Wiele informacji podawanych przez rosyjskie i białoruskie media lub przedstawicieli władzy tych reżimów to element propagandy. Takie doniesienia są częścią wojny informacyjnej prowadzonej przez Federację Rosyjską.
Alaksandr Łukaszenka, pytany o śmierć Prigożyna i gwarancje bezpieczeństwa, stwierdził, że nie miał obowiązku ochraniać szefa najemników. - To po pierwsze. Po drugie: rozmowy nigdy nie były prowadzone w tym kierunku - stwierdził satrapa.
Dalsza część artykułu pod materiałem wideo
Jako trzeci wątek wskazał swoją rolą podczas buntu Prigożyna.
- Dwa razy doszliśmy do tematu bezpieczeństwa. Za pierwszym razem, kiedy do niego zadzwoniłem i negocjacje były w toku, kiedy jechali do Moskwy. Powiedziałem mu: "Żeńka, czy zdajesz sobie sprawę, że będziesz zabijał ludzi i sam umrzesz?" - mówił Łukaszenka.
Łukaszenka o rozmowach z Prigożynem. "Żenia, wyślę ci linę i mydło".
- "W porządku, umrę!" - odpowiedział. Powiedziałem mu: "Żenia, wyślę ci linę i mydło". "Nie, nie, nie. Nie chcę tak umierać. Umrę jako bohater" - powiedział. To była pierwsza rozmowa.
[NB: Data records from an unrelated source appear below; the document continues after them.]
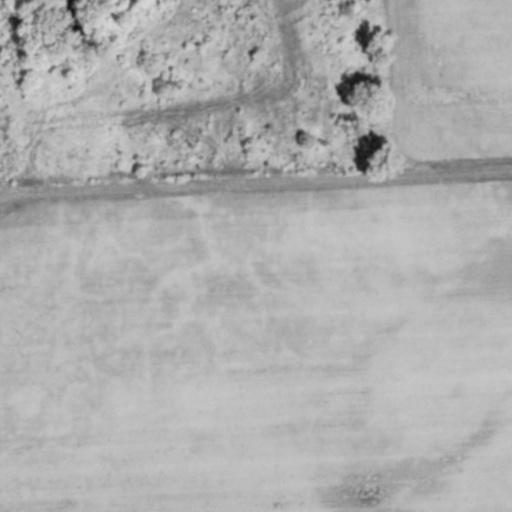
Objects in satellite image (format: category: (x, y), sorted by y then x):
crop: (4, 438)
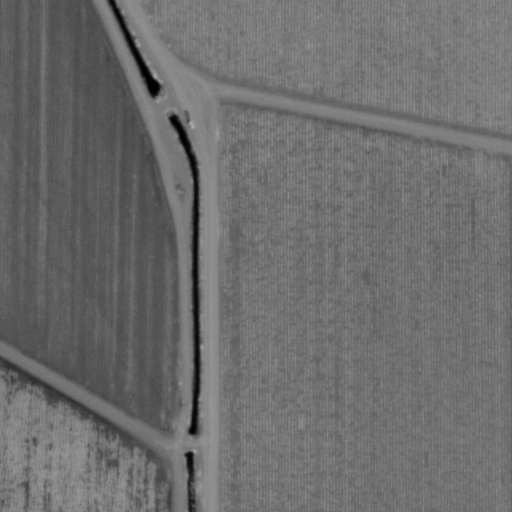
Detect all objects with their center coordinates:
crop: (360, 58)
road: (333, 86)
road: (231, 289)
crop: (237, 290)
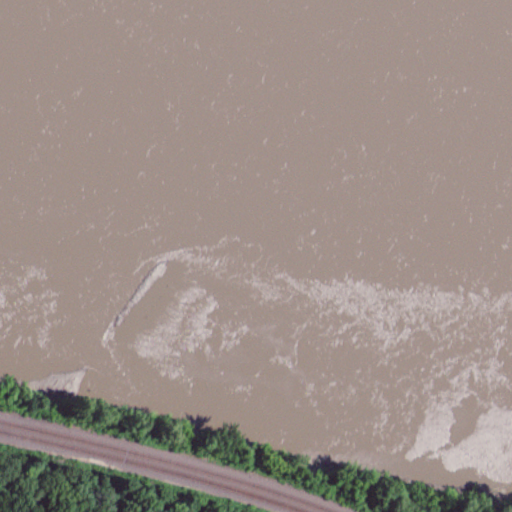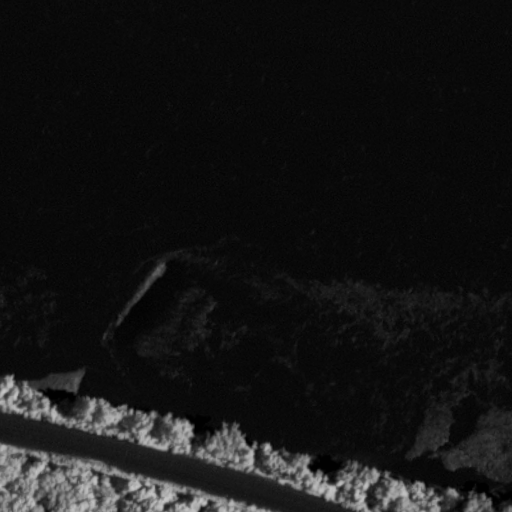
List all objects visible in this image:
railway: (165, 461)
railway: (151, 467)
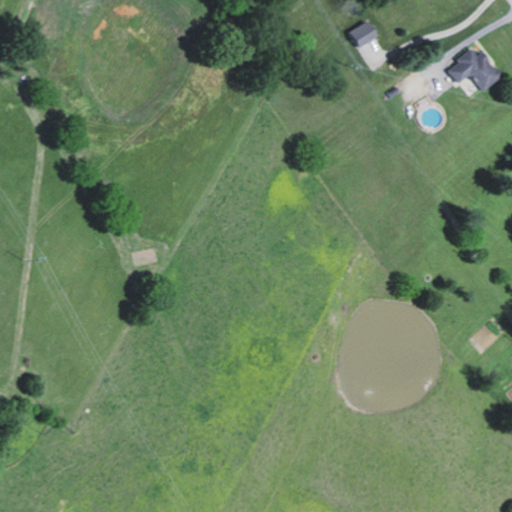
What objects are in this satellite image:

Za drugim razem przyszedł do mnie z Dimą Utkinem - dodał białoruski dyktator.
- Nie potrafię powiedzieć, kto to zrobił. Nie zostanę nawet prawnikiem starszego brata. Ale znam Putina. Jest osobą rozważną, bardzo spokojną, a nawet powolną, podejmującą decyzje w innych, mniej skomplikowanych kwestiach. Dlatego też nie mogę sobie wyobrazić, żeby to zrobił Putin, że to Putin jest winny - oceniał dyktator, pytany o okoliczności śmierci Prigożyna.
Podczas konferencji prasowej Łukaszenka stwierdził też, że "na Białorusi pozostanie tylu wagnerowców, ilu będzie potrzeba". Próbował też tłumaczyć, skąd zmniejszenie liczby namiotów w obozach najemników w jego kraju.